Ce programme n’a pas besoin de commentaires : expropriation de la bourgeoisie, sans indemnité doit-on dire, quoique la question ne soit pas posée ici ; suppression du salariat et du patronat. Quant à la conflagration révolutionnaire désirée et entrevue, les syndicalistes n’entendent pas par là des soulèvemens dans les rues, comme jadis, des barricades ou même des bombes ; ils regardent ces procédés comme surannés et enfantins. La grève incessante, la grève générale, si possible, tout au moins la préparation à la grève générale, la propagation de l’idée de cette grève, des répétitions partielles, ne fût-ce que pendant vingt-quatre heures ou quarante-huit heures, de cette suspension universelle ou aussi étendue que possible du travail ; telle est la méthode de la Confédération. On retrouve sa main, sinon toujours au début, du moins dans le développement et la persistance, de toutes les grèves récentes qui ont eu du retentissement.
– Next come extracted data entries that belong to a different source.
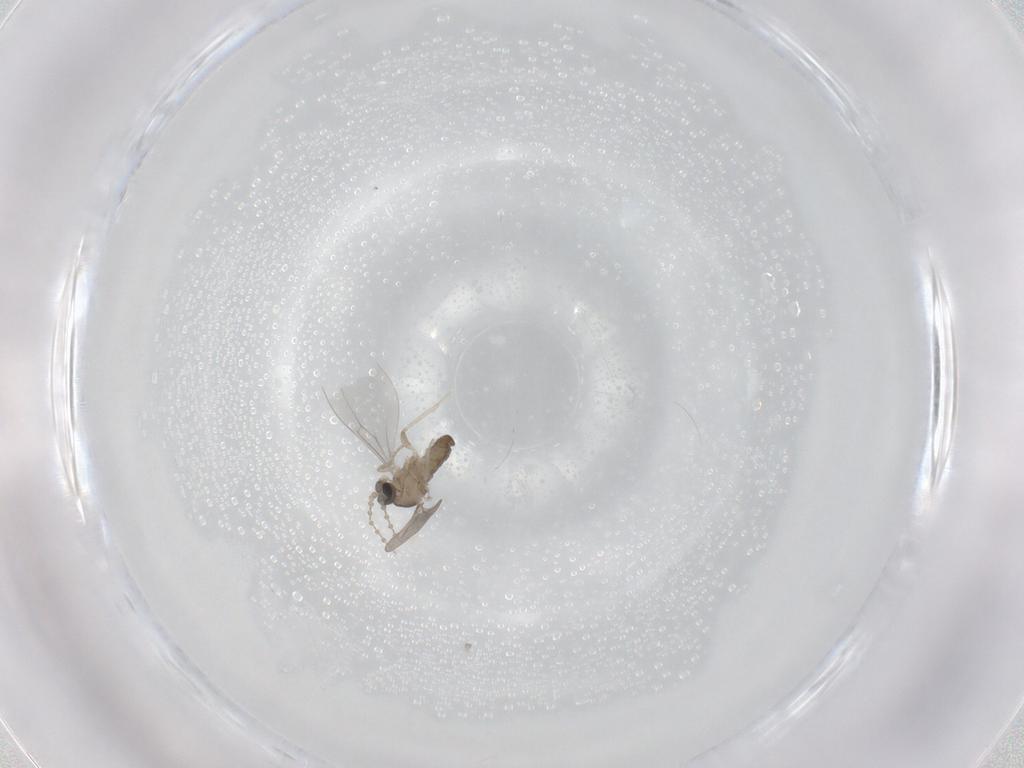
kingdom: Animalia
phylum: Arthropoda
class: Insecta
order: Diptera
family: Cecidomyiidae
On a vu que la Confédération générale du Travail est exclusivement dirigée par des ouvriers ou d’anciens ouvriers, des « manuels, » et qu’elle tient à l’écart les politiciens et les intellectuels ; cet élément du parti socialiste a en général peu de goût pour sa méthode farouche et sommaire, hostile à toutes les finesses, tous les compromis, toutes les gradations. Cependant, il est quelques hommes, parmi les politiciens ou les théoriciens purs, qui, sans faire partie, à proprement parler, de la Confédération générale du Travail, se rapprochaient ou se rapprochent d’elle par leurs idées et soutenaient ou soutiennent son programme. Au premier rang de ces propagandistes hors cadre se trouvait naguère M. Aristide Briand. Au congrès général des organisations socialistes tenu à Paris du 3 au 8 décembre 1899, M. Briand fit à ce sujet un discours très caractéristique : « Citoyens, disait alors M. Briand, la grève générale est une conception, dont j’ai quelque peu endossé la paternité… Vous me permettrez de persister à croire qu’elle est bonne et féconde, et d’espérer que le parti socialiste s’y engagera avec le prolétariat, j’ose même dire à la tête du prolétariat… Je dis à l’avance qu’il n’est pas possible, entendez-moi bien, au point de vue économique, tout [1]

  1. Mermeix, op. cit., p. 312 et 313.